Oh! le brusque tressaillement de tout mon être; lorsqu'il entrait! Robert me baisait la main et s'asseyait auprès de moi. Machinalement et instinctivement aussi, parce que je le voulais et que mon regard dirigeait le sien, il s'avisait des photographies. Il se penchait curieusement sur la table: Oh! la jolie femme! faisait-il intéressé, et il regardait longuement les portraits. Il les avait pris l'un après l'autre et les gardait longtemps dans ses mains, je ne respirais plus. Il y eut un affreux silence.

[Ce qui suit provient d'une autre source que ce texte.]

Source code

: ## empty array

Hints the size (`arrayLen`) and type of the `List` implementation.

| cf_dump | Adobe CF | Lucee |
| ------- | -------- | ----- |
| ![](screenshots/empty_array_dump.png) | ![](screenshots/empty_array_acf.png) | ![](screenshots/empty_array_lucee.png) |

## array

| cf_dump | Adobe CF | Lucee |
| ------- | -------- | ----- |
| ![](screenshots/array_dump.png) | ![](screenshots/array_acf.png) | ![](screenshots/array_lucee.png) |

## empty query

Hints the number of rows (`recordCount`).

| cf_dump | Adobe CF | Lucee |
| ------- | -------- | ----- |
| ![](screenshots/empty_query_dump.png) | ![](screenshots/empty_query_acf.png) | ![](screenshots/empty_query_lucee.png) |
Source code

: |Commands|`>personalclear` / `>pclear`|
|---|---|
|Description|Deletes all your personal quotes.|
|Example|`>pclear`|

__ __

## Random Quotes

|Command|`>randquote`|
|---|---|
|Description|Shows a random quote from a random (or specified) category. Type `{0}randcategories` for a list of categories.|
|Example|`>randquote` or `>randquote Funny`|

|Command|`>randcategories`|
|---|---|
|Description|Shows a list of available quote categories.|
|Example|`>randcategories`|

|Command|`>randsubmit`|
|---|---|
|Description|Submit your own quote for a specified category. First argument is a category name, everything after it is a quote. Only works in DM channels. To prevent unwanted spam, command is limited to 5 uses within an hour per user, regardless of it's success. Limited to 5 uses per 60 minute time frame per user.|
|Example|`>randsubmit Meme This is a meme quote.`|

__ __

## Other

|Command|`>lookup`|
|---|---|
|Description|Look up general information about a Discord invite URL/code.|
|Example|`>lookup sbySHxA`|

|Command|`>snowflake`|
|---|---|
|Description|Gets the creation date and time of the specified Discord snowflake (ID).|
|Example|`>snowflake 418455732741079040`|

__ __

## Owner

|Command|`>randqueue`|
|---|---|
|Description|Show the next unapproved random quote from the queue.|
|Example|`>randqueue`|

—Qui est-ce, demandait-il tout à coup, il s'était tourné vers moi... Qui est-ce?
Je me raidissais contre le choc.
—Une amie. Il y a vingt ans qu'elle est morte, n'est-ce pas qu'elle était adorable? Vous l'auriez aimée, n'est-ce-pas?
Et lui inconsciemment:
—Etait-elle vraiment ainsi?
—Oui.
—Alors, c'était une des femmes les plus désirables que j'aie jamais vues...», et il la regardait encore.
«Oh! la forme de ces yeux, le dessin de cette bouche et ces épaules, quelle nudité! Elle était au théâtre?
—Oui, c'était une camarade, mais c'était surtout une jolie femme. Comme talent...
—A-t-on besoin de talent avec ce visage-là?
Ce fut tout; le lendemain je faisais mes malles. Je n'ai pas revu Robert et je ne le reverrai jamais. Il ne m'avait pas reconnue, et voilà pourquoi je suis ici, mon cher ami, devant ces lacs, seule dans l'enchantement de Bellagio et de cette villa.